# Components:
→ Sushi Rice
01 - 1 cup sushi rice
02 - 1 1/4 cups water
03 - 2 tablespoons rice vinegar
04 - 1 tablespoon sugar
05 - 1/2 teaspoon salt
→ Spicy Tuna Mixture
06 - 6 oz (170 g) sushi-grade tuna, finely diced
07 - 2 tablespoons mayonnaise (preferably Japanese Kewpie)
08 - 2 teaspoons Sriracha or other chili sauce
09 - 1 teaspoon soy sauce
10 - 1 teaspoon sesame oil
11 - 1 green onion, finely sliced
12 - 1 teaspoon toasted sesame seeds
→ For Frying
13 - 1/2 cup vegetable oil (for pan-frying)
→ Garnish
14 - 1 small avocado, sliced
15 - Extra sliced green onion
16 - Microgreens or nori strips (optional)
# Directions:
01 - Rinse the rice under cold water until water runs clear. Combine rice and water in a pot; bring to a boil, then cover and simmer on low for 15 minutes. Remove from heat and let stand, covered, for 10 minutes.

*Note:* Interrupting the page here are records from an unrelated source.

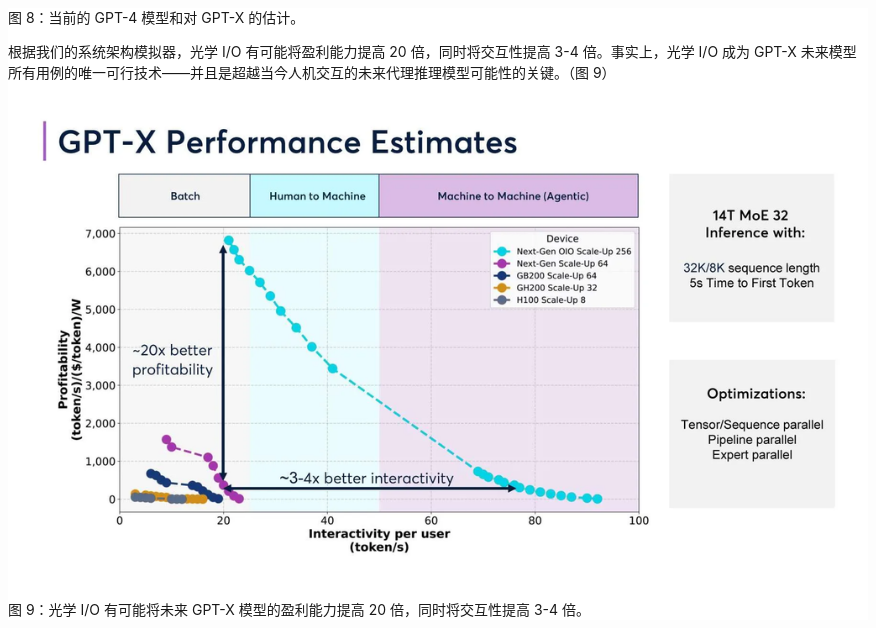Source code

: 图 8：当前的 GPT-4 模型和对 GPT-X 的估计。

根据我们的系统架构模拟器，光学 I/O 有可能将盈利能力提高 20 倍，同时将交互性提高 3-4 倍。事实上，光学 I/O 成为 GPT-X 未来模型所有用例的唯一可行技术——并且是超越当今人机交互的未来代理推理模型可能性的关键。（图 9）

![image](/picture/GPT-X-Performance-Estimates-1.webp)

图 9：光学 I/O 有可能将未来 GPT-X 模型的盈利能力提高 20 倍，同时将交互性提高 3-4 倍。

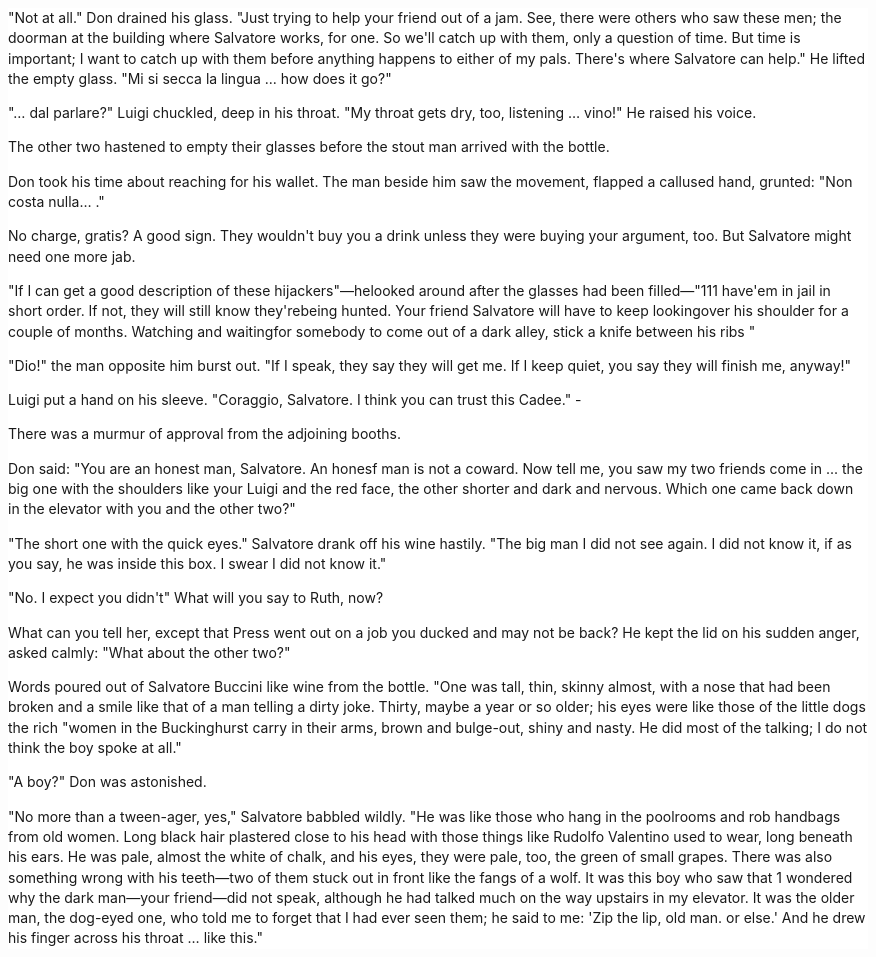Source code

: "Not at all." Don drained his glass. "Just trying to help your friend out of a jam. See, there were others who saw these men; the doorman at the building where Salvatore works, for one. So we'll catch up with them, only a question of time. But time is important; I want to catch up with them before anything happens to either of my pals. There's where Salvatore can help." He lifted the empty glass. "Mi si secca la lingua ... how does it go?"

"… dal parlare?" Luigi chuckled, deep in his throat. "My throat gets dry, too, listening … vino\!" He raised his voice.

The other two hastened to empty their glasses before the stout man arrived with the bottle.

Don took his time about reaching for his wallet. The man beside him saw the movement, flapped a callused hand, grunted: "Non costa nulla… ."

No charge, gratis? A good sign. They wouldn't buy you a drink unless they were buying your argument, too. But Salvatore might need one more jab.

"If I can get a good description of these hijackers"—helooked around after the glasses had been filled—"111 have'em in jail in short order. If not, they will still know they'rebeing hunted. Your friend Salvatore will have to keep lookingover his shoulder for a couple of months. Watching and waitingfor somebody to come out of a dark alley, stick a knife between his ribs "

"Dio\!" the man opposite him burst out. "If I speak, they say they will get me. If I keep quiet, you say they will finish me, anyway\!"

Luigi put a hand on his sleeve. "Coraggio, Salvatore. I think you can trust this Cadee." \-

There was a murmur of approval from the adjoining booths.

Don said: "You are an honest man, Salvatore. An honesf man is not a coward. Now tell me, you saw my two friends come in ... the big one with the shoulders like your Luigi and the red face, the other shorter and dark and nervous. Which one came back down in the elevator with you and the other two?"

"The short one with the quick eyes." Salvatore drank off his wine hastily. "The big man I did not see again. I did not know it, if as you say, he was inside this box. I swear I did not know it."

"No. I expect you didn't" What will you say to Ruth, now?

What can you tell her, except that Press went out on a job you ducked and may not be back? He kept the lid on his sudden anger, asked calmly: "What about the other two?"

Words poured out of Salvatore Buccini like wine from the bottle. "One was tall, thin, skinny almost, with a nose that had been broken and a smile like that of a man telling a dirty joke. Thirty, maybe a year or so older; his eyes were like those of the little dogs the rich "women in the Buckinghurst carry in their arms, brown and bulge-out, shiny and nasty. He did most of the talking; I do not think the boy spoke at all."

"A boy?" Don was astonished.

"No more than a tween-ager, yes," Salvatore babbled wildly. "He was like those who hang in the poolrooms and rob handbags from old women. Long black hair plastered close to his head with those things like Rudolfo Valentino used to wear, long beneath his ears. He was pale, almost the white of chalk, and his eyes, they were pale, too, the green of small grapes. There was also something wrong with his teeth—two of them stuck out in front like the fangs of a wolf. It was this boy who saw that 1 wondered why the dark man—your friend—did not speak, although he had talked much on the way upstairs in my elevator. It was the older man, the dog-eyed one, who told me to forget that I had ever seen them; he said to me: 'Zip the lip, old man. or else.' And he drew his finger across his throat … like this."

02 - In a small bowl, mix rice vinegar, sugar, and salt. Gently fold into the cooked rice. Spread rice onto a parchment-lined baking sheet and press into a 1/2-inch thick rectangle. Refrigerate for at least 30 minutes to firm up.
03 - In a bowl, combine diced tuna, mayonnaise, Sriracha, soy sauce, sesame oil, green onion, and sesame seeds. Mix well and refrigerate until ready to use.
04 - Once rice is firm, cut into 16 even rectangles or squares.
05 - Heat vegetable oil in a non-stick skillet over medium-high heat. Add rice pieces and fry 2–3 minutes per side, until golden and crispy. Drain on paper towels.
06 - Top each rice square with a spoonful of spicy tuna. Garnish with avocado slices, additional green onion, and microgreens or nori if desired. Serve immediately.